**Problem requirements:** The answer must give back every line of the data exactly, with no pictures.

**Supplied data:**
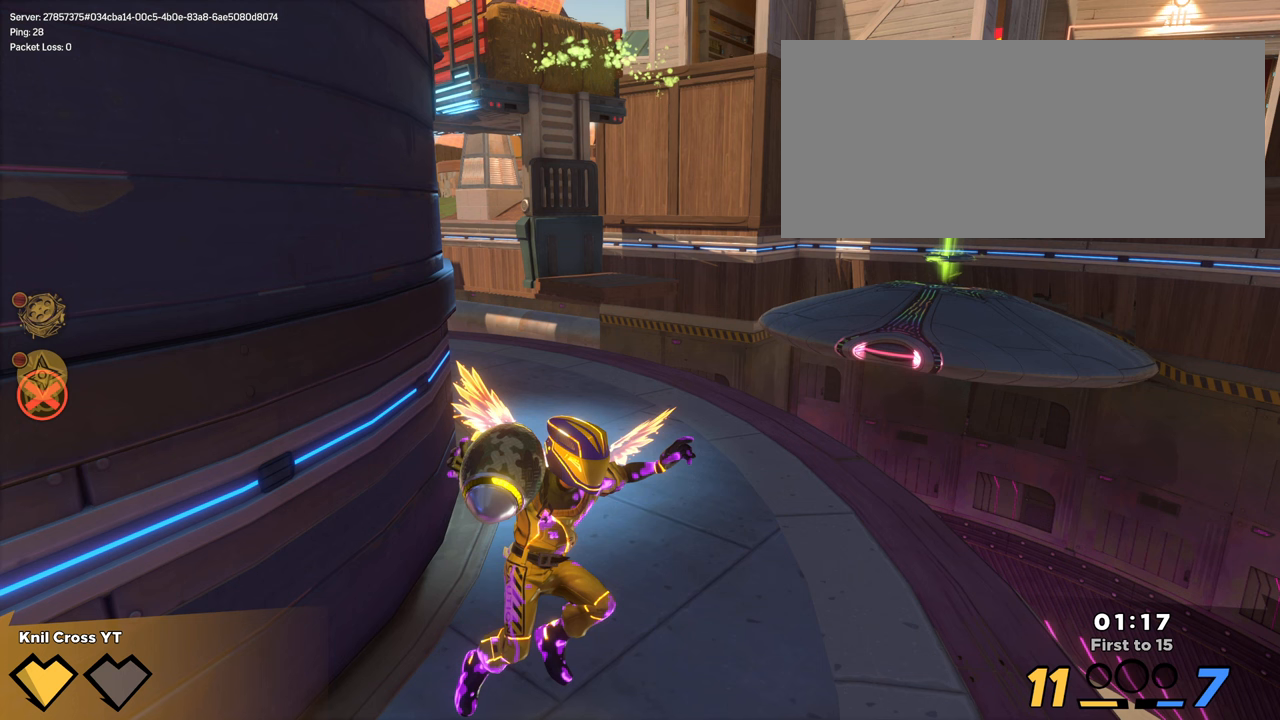
{"keys": ["shift", "w"], "mouse": [], "events": []}
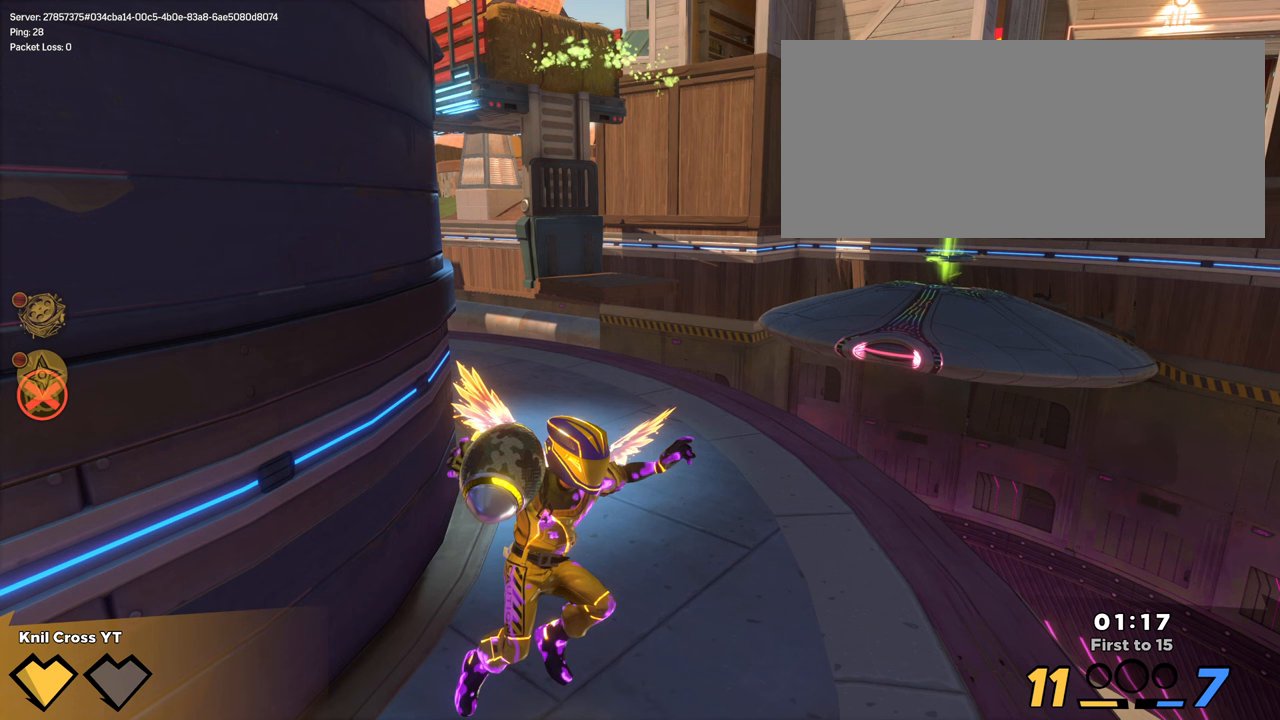
{"keys": ["shift", "w"], "mouse": [], "events": []}
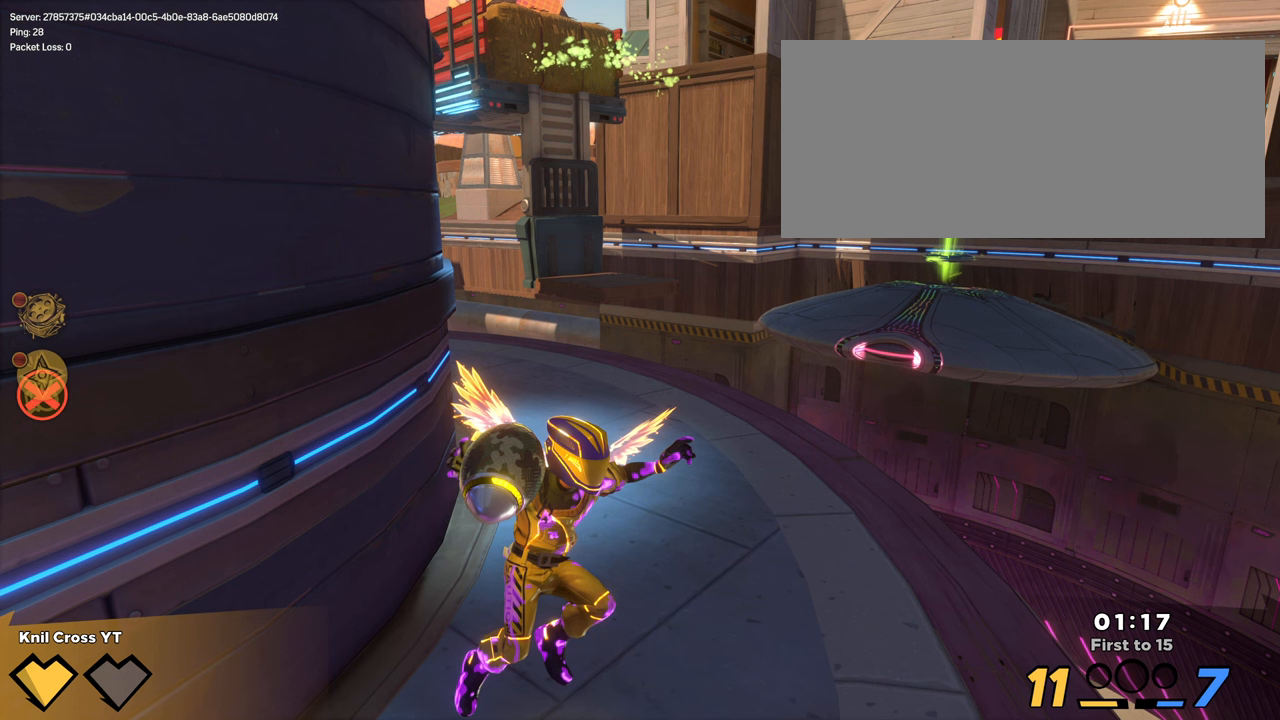
{"keys": ["shift", "w"], "mouse": [], "events": []}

**Output for this exercise:**
{"keys": ["shift", "w"], "mouse": [], "events": []}
{"keys": ["shift", "w"], "mouse": [], "events": []}
{"keys": ["shift", "w"], "mouse": [], "events": []}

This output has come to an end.